Em simulações de uma galáxia semelhante à Via Láctea, a equipa de astrofísicos removeu os efeitos dos campos magnéticos e observou a galáxia crescer mais 45% em volume, de acordo com um estudo que está disponível na plataforma de pré-publicação ArXiv desde o mês passado.

“É um parâmetro muito importante que geralmente é esquecido porque é muito difícil de entender teoricamente”, disse o investigador Sergio Martin-Alvarez, em declarações à New Scientist. “Mas isto pode mudar potencialmente tudo o que sabemos sobre os estágios iniciais do Universo até aos dias modernos”.
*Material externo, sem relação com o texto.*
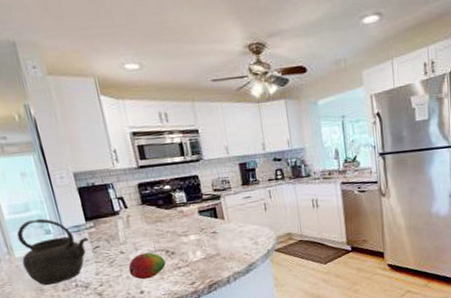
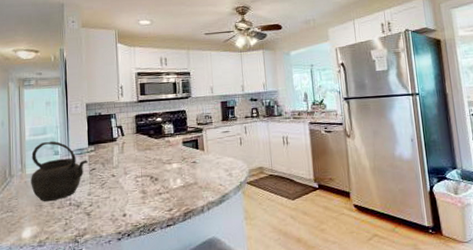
fruit: present [128,252,166,280] -> none [116,177,149,203]

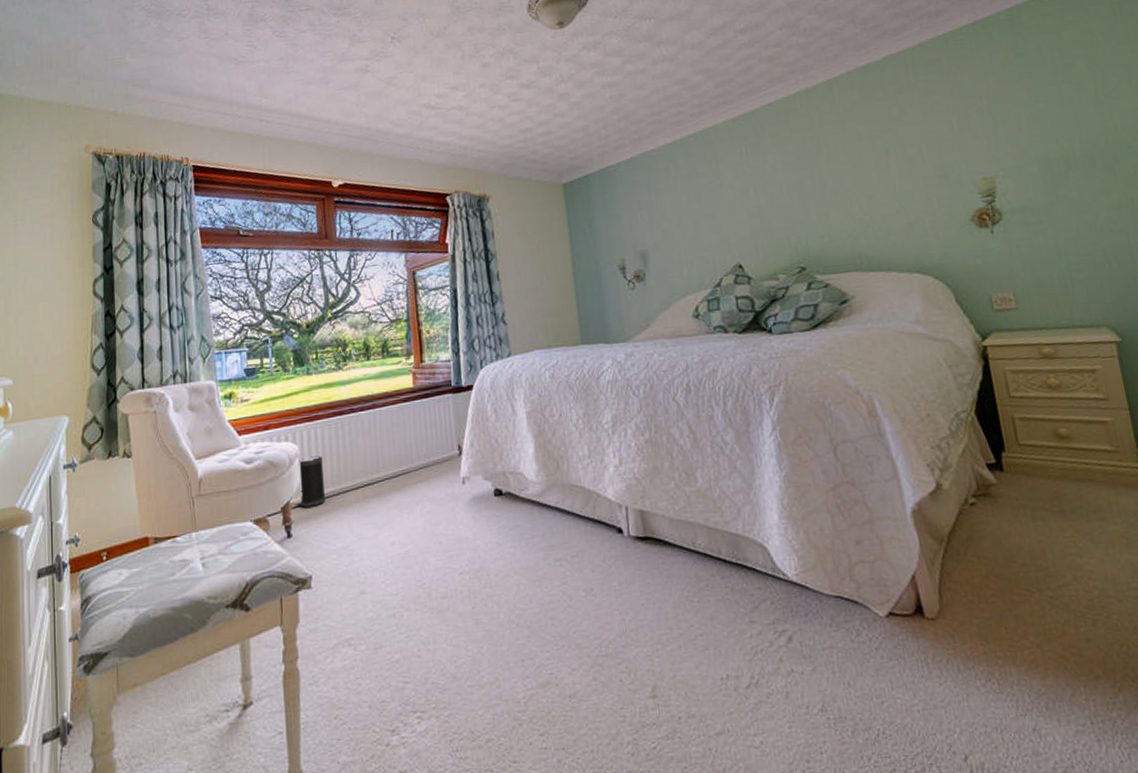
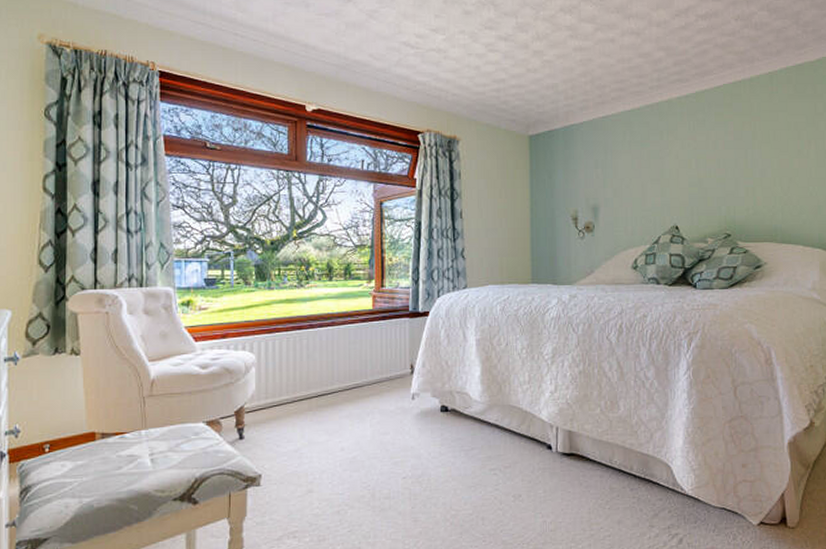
speaker: present [298,456,326,508] -> none [254,366,280,413]

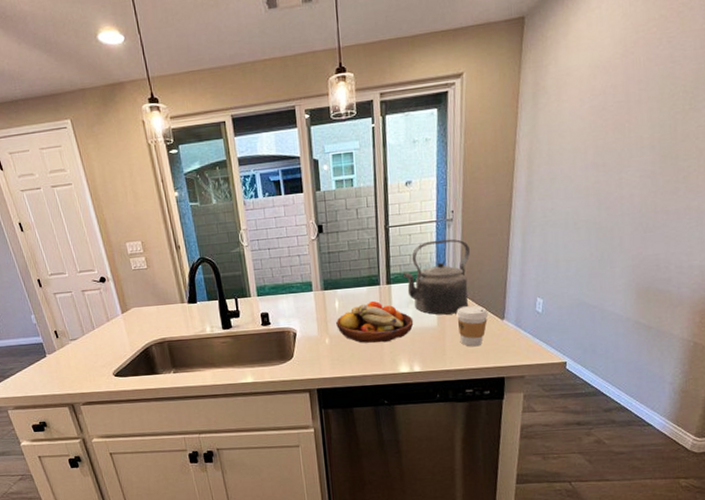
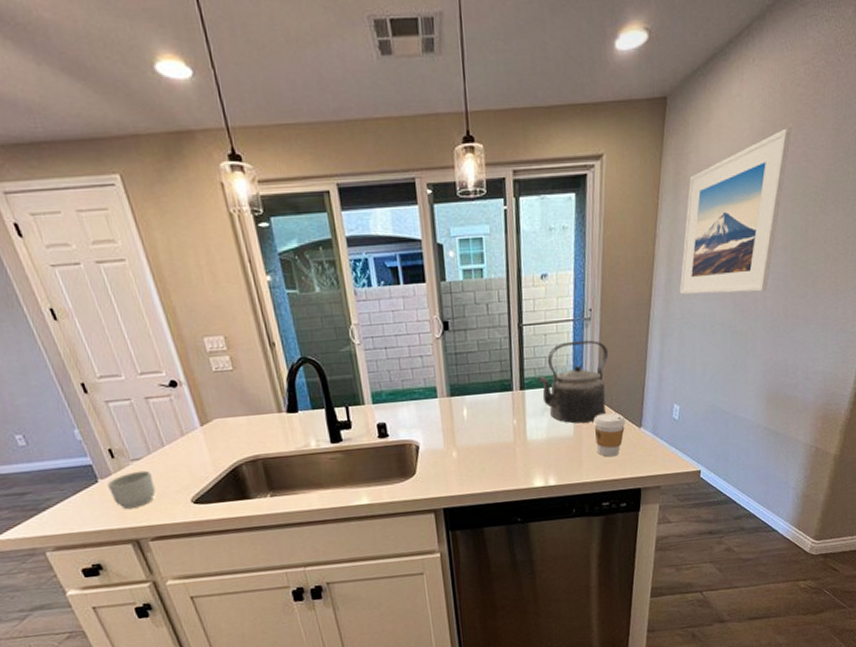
mug: none [52,348,87,379] -> present [106,470,156,509]
fruit bowl: present [336,300,414,343] -> none [464,408,549,456]
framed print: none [540,32,655,195] -> present [679,128,791,295]

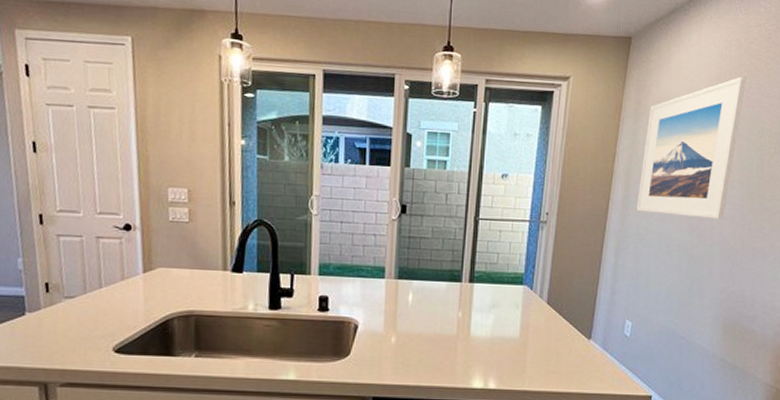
mug: present [106,470,156,509] -> none [32,309,81,348]
kettle: present [538,340,608,424] -> none [489,241,561,326]
coffee cup: present [593,413,626,457] -> none [541,319,575,367]

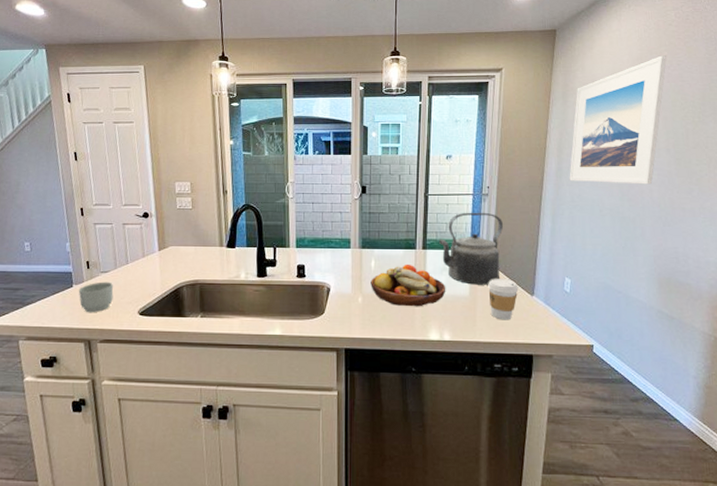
mug: none [32,309,81,348] -> present [78,281,114,312]
fruit bowl: none [406,298,494,350] -> present [371,263,446,307]
kettle: none [489,241,561,326] -> present [439,212,503,285]
coffee cup: none [541,319,575,367] -> present [488,279,519,320]

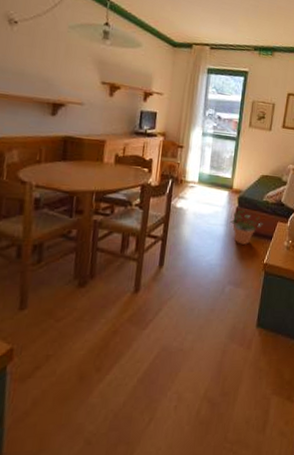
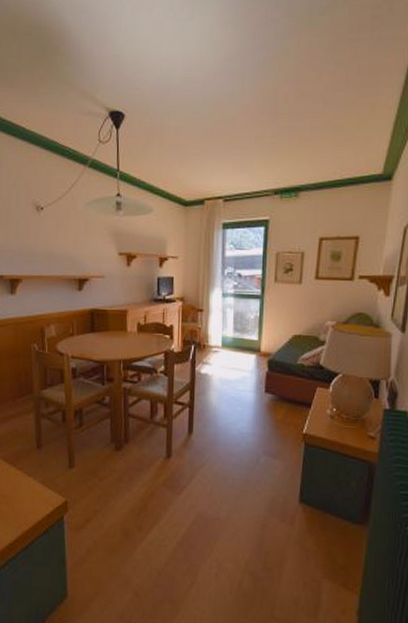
potted plant: present [230,210,263,245] -> none [261,374,299,413]

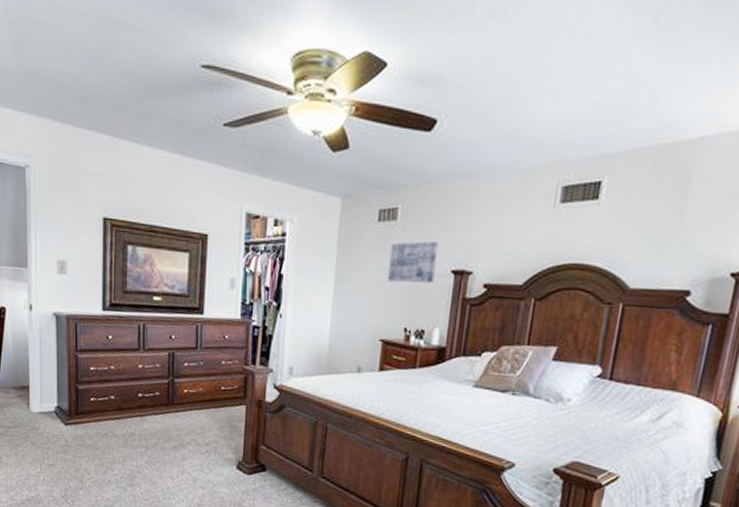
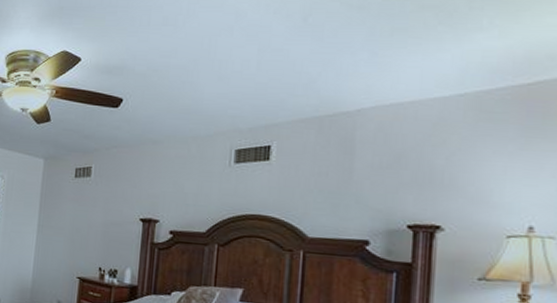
wall art: present [387,241,438,283] -> none [83,194,127,229]

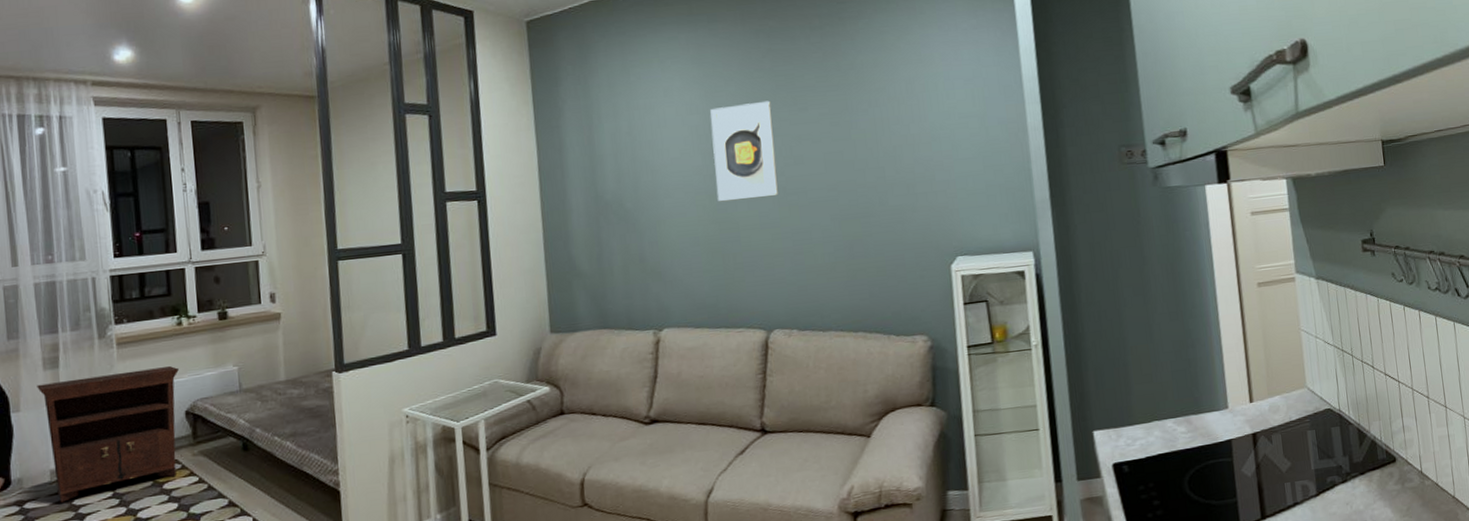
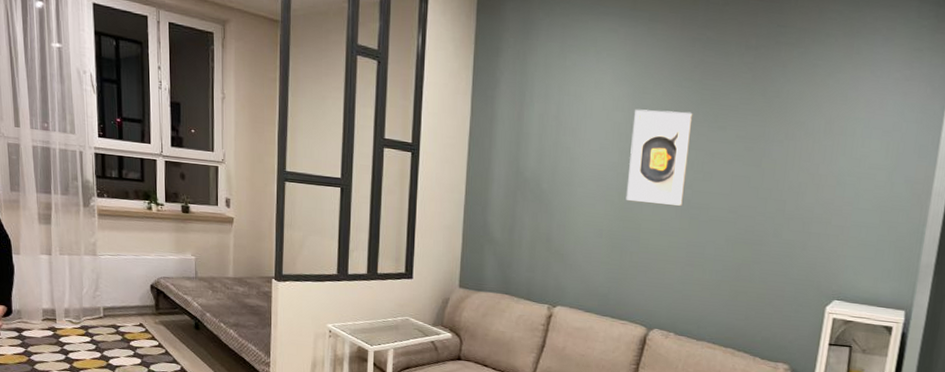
nightstand: present [36,365,179,503] -> none [33,235,147,338]

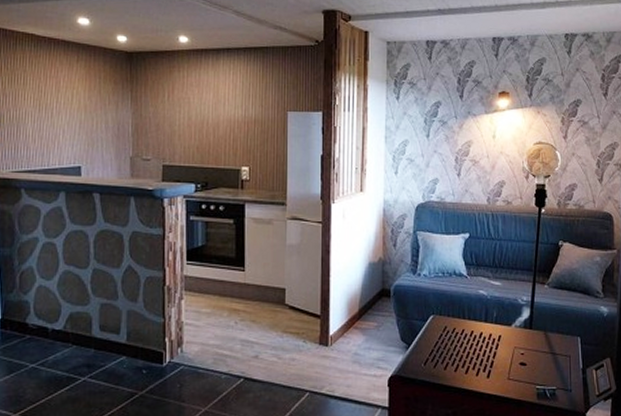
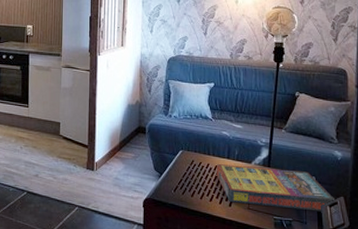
game compilation box: none [473,329,603,377] -> present [217,164,337,212]

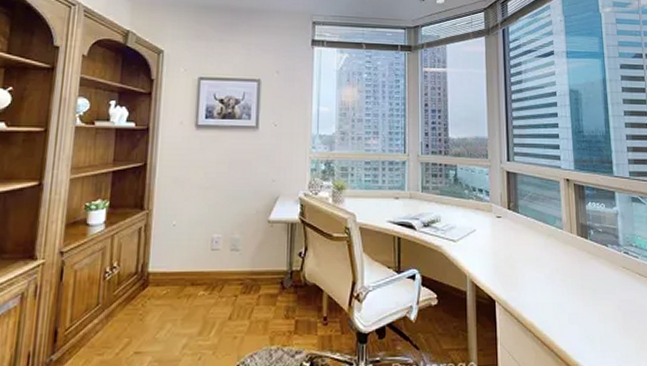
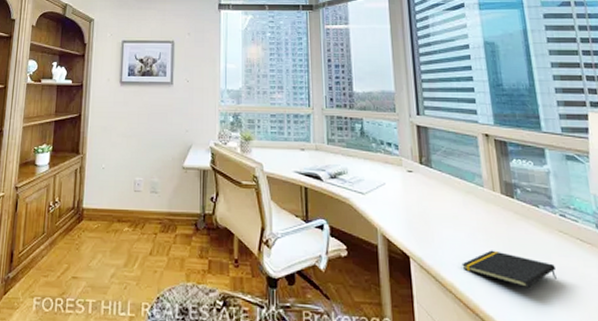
notepad: none [541,288,619,321] -> present [461,250,557,287]

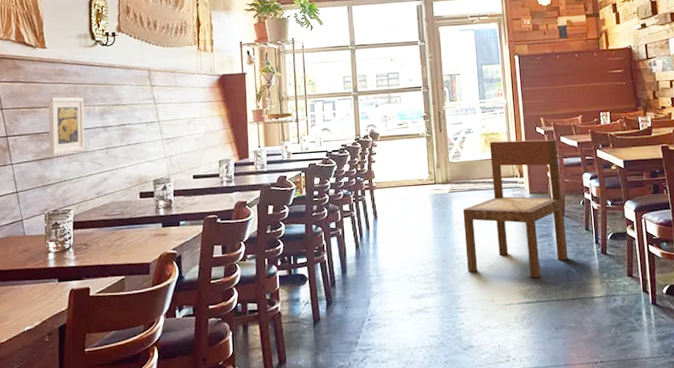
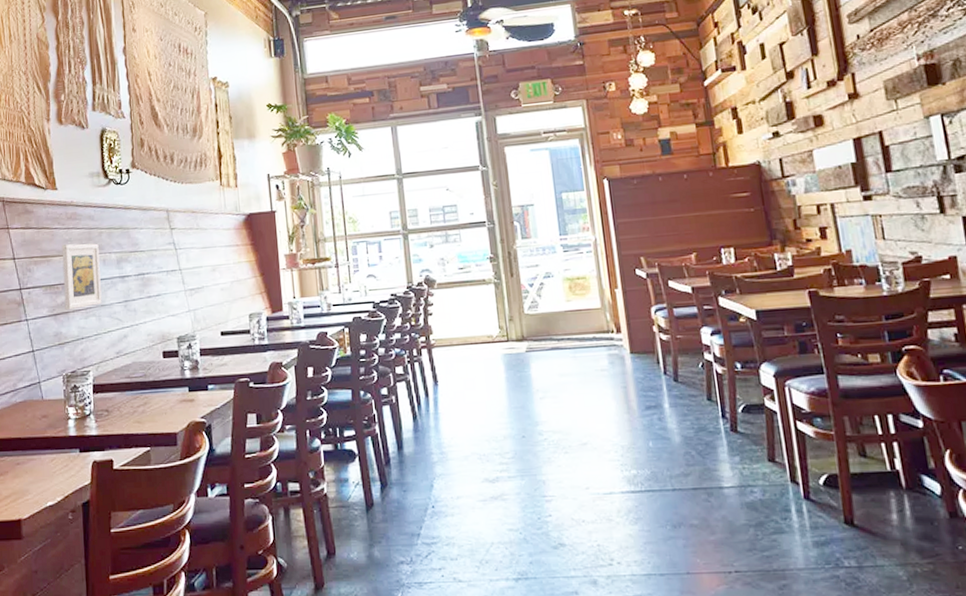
dining chair: present [463,139,568,279] -> none [544,284,686,462]

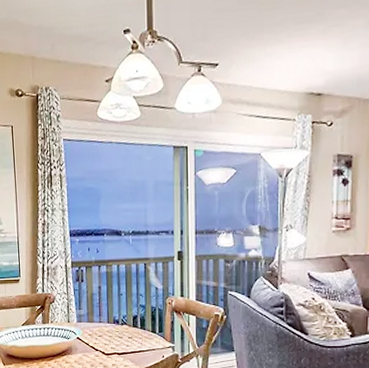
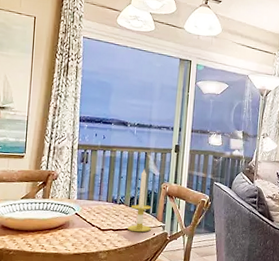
candle: none [132,282,160,355] -> present [127,168,152,232]

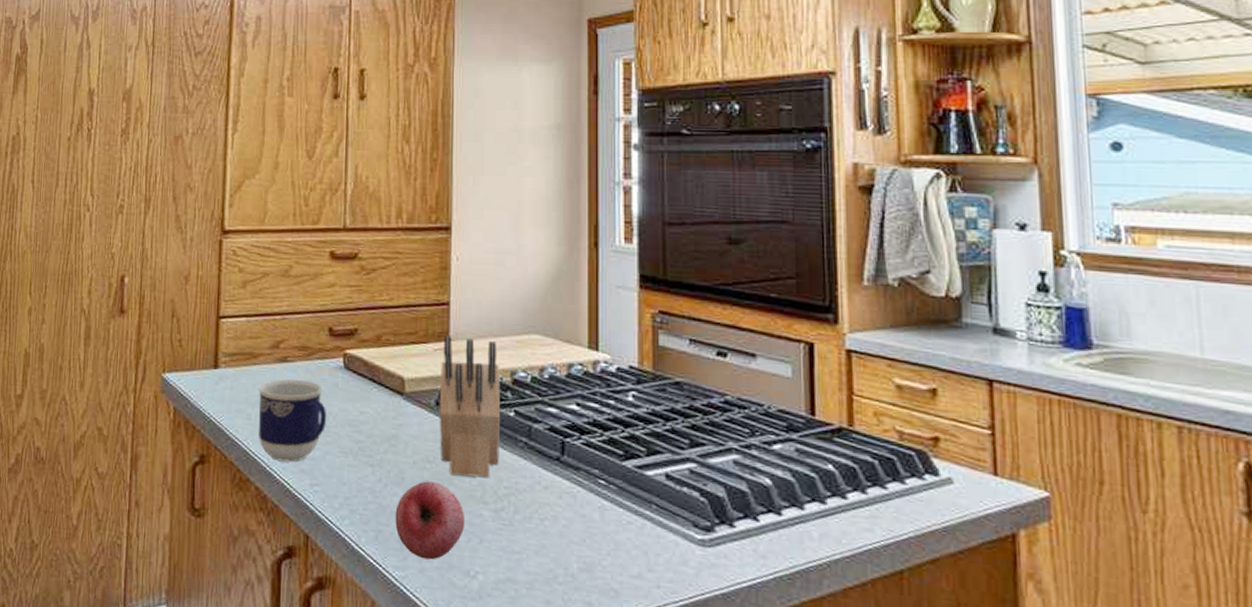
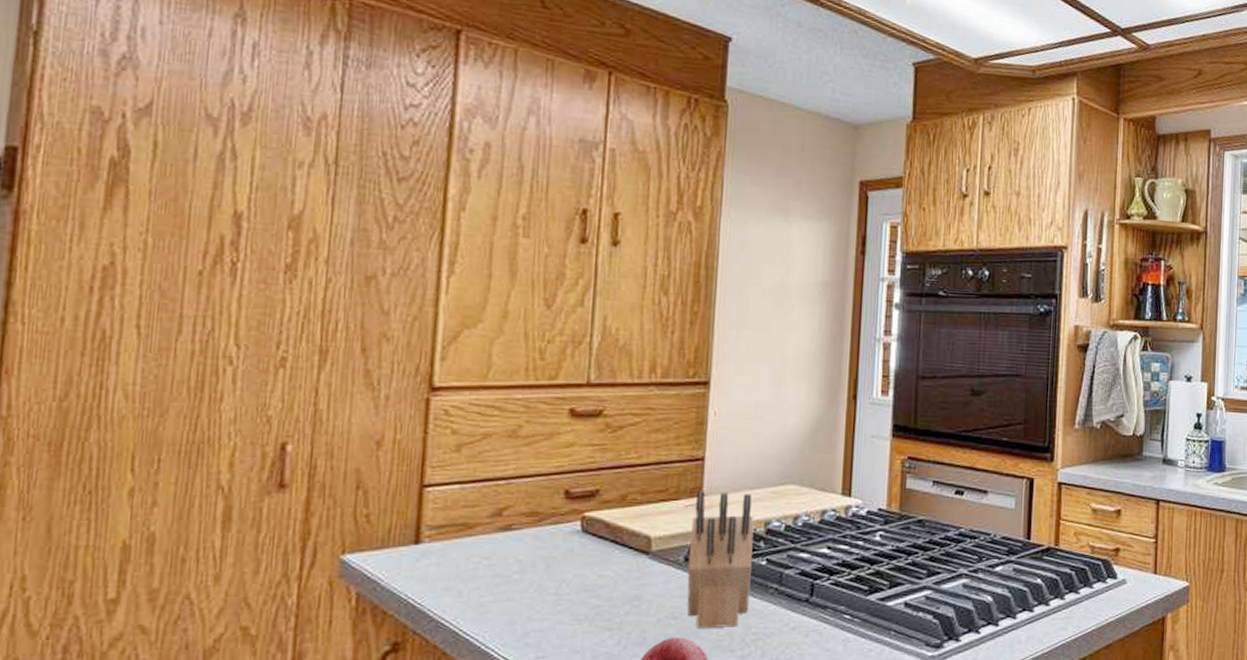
cup: present [258,379,327,463] -> none [472,547,560,638]

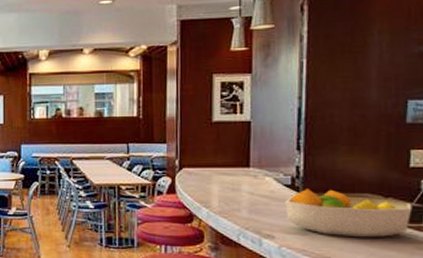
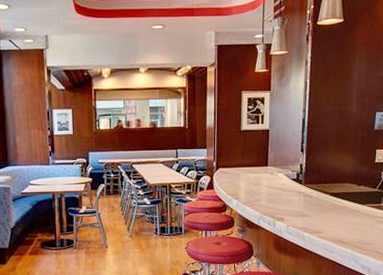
fruit bowl: present [285,189,412,238] -> none [292,181,376,217]

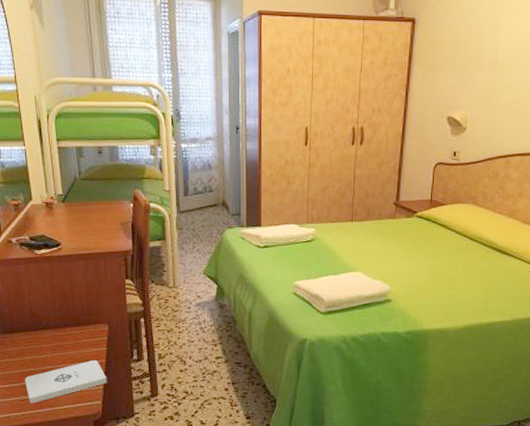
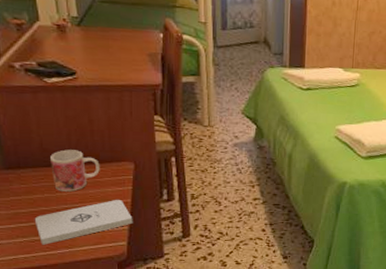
mug: none [38,314,79,353] -> present [50,149,100,192]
Estes campos magnéticos também podem ser a força motriz que explica a forma como buracos negros supermassivos se formaram no centro de galáxias, como o buraco negro Sagitário A * no centro da Via Láctea. Segundo os cientistas, esmagar galáxias para dentro daria aos buracos negros nascentes toneladas de forragem

.

“Se uma galáxia está concentrada no seu centro, existe mais material para alimentar um buraco negro e consegue  aumentar a sua massa rapidamente”, disse Martin-Alvarez.

Este estudo poderia ajudar a explicar a forma como as galáxias se formaram desde o início do Universo e como chegaram às suas formas atuais.